Menanggapi ancaman itu, para anggota Special Branch dan beberapa anggota Kepolisian lainnya hadir di universitas untuk mewujudkan kerjasamanya. Di universitas mereka mengadakan rapat.
Kekhawatiran yang berlebih ini muncul setelah belakangan diketahui bahwa Umar Faruq, pelaku bom istisyhadiyah terhadap sebuah pesawat di Detroit, AS, Desember lalu, adalah seorang mahasiswa di Universitiy College London (UCL). Di universitas itu Umar Faruq mempelajari teknik mesin antara tahun 2005 sampai 2008.
Sebenarnya, jauh-jauh hari pemerintah Inggris telah mengantisipasi timbulnya gerakan "radikal". Pada 2006 lalu, Inggris membuat buku panduan khusus bagi staf universitas untuk mengantisipasi gerakan "radikal" di kampus.
Berlebihan
Keputusan mengirim satuan khusus ke berbagai universitas untuk mengawasi para mahasiswa yang dianggap radikal cukup menarik perhatian. Salah satunya adalah Prof. Malcolm Grant, seorang Profesor dari UCL. Prof. Malcom mengaku tidak setuju universitas bekerjasama dengan polisi.
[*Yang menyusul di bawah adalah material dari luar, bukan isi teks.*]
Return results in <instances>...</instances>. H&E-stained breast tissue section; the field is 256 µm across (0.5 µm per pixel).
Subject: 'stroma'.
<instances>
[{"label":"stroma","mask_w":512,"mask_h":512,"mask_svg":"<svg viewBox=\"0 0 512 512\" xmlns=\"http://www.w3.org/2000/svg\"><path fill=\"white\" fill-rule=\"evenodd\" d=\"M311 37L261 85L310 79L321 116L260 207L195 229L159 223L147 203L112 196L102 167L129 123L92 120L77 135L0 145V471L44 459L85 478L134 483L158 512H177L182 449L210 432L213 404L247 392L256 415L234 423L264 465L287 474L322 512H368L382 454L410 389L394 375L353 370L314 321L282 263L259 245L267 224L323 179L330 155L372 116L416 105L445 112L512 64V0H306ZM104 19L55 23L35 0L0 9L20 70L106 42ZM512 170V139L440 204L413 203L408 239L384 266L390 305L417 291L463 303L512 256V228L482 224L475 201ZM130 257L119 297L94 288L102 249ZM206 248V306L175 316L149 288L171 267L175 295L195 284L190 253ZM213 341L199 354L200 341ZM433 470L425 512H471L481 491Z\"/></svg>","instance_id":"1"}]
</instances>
Menurutnya, tindakan itu sangat berlebihan.
"Itu berarti mereka tidak percaya bila kita dapat membentengi para mahasiswa dari tindakan "radikal"," ujarnya.
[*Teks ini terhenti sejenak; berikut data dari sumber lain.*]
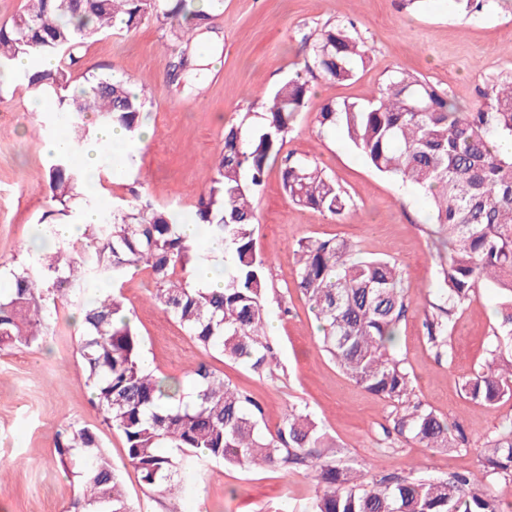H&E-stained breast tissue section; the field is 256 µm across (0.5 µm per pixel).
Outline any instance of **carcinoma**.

Perhatian lain datang dari Ketua Federation of Student Islamic Societies (Fosis), Qasim Rafiq. Menurutnya, anggapan bahwa mahasiswa muslim Inggris "radikal" tidak ada bukti.
"Tidak ada bukti yang menunjukkan bahwa mahasiswa muslim Inggris bersikap "radikal" di berbagai universitas," ujarnya.
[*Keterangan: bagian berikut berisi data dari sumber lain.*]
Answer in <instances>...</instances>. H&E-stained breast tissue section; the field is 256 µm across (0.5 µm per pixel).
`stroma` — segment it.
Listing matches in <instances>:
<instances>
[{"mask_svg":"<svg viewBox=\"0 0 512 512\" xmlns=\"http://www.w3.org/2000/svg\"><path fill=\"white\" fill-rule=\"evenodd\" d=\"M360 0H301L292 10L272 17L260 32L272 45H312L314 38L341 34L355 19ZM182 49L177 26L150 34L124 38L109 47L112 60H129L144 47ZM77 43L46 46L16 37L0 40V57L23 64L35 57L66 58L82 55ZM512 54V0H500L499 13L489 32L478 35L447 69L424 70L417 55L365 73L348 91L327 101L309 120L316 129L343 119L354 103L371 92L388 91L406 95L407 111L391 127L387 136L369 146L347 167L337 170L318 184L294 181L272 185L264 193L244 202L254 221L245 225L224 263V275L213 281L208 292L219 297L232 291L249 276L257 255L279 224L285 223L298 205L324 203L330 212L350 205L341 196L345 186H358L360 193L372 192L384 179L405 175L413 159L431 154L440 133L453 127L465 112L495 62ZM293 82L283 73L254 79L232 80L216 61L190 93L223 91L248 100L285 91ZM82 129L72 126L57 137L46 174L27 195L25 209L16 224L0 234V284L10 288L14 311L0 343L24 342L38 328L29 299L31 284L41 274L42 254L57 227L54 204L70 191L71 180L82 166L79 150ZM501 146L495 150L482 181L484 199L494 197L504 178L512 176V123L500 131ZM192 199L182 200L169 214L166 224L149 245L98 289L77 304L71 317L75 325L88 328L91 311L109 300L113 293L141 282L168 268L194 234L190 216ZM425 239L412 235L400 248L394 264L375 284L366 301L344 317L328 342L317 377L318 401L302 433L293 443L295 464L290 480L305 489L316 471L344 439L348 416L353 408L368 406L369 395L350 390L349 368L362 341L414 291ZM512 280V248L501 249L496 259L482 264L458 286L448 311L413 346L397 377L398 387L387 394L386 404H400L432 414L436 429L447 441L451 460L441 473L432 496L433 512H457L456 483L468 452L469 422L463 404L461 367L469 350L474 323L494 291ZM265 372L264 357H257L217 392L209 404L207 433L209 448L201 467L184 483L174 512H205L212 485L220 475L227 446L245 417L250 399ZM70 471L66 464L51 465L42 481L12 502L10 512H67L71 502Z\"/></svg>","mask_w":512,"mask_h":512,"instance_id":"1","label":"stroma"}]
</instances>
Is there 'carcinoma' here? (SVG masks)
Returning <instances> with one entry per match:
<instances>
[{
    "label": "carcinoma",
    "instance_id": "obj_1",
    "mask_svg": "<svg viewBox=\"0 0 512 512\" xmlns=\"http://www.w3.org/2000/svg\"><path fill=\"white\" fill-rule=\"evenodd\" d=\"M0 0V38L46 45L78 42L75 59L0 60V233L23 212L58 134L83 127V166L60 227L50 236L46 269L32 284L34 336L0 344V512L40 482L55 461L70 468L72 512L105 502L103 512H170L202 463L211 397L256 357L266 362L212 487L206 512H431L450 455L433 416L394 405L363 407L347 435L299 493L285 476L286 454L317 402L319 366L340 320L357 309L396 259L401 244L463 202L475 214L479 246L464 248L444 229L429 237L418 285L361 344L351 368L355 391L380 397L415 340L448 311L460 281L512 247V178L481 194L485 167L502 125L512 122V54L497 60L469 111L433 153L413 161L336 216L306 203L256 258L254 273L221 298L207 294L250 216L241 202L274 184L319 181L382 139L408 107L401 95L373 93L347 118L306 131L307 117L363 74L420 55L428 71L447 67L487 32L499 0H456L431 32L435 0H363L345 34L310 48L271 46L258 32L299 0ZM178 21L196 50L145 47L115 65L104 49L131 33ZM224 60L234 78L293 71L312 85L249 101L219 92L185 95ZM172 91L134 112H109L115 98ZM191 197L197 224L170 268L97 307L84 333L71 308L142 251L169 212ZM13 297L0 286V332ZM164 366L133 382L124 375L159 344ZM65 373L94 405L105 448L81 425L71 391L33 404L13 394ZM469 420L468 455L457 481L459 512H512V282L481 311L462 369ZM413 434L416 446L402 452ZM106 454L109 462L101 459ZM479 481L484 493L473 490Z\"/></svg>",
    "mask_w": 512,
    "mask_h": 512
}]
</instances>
Kekhawatiran yang berlebihan itu juga ditampik oleh lembaga Cambridge. Setelah lembaga ini mengadakan penelitian terhadap para mahasiswa Islam di berbagai universitas ternyata tidak dijumpai sikap radikal dari mahasiswa Muslim. Justru, mayoritas mahasiswa Muslim di Inggris lebih banyak bergabung dengan Amnesty Internasional daripada Al-Qaeda. (Iol/Fani)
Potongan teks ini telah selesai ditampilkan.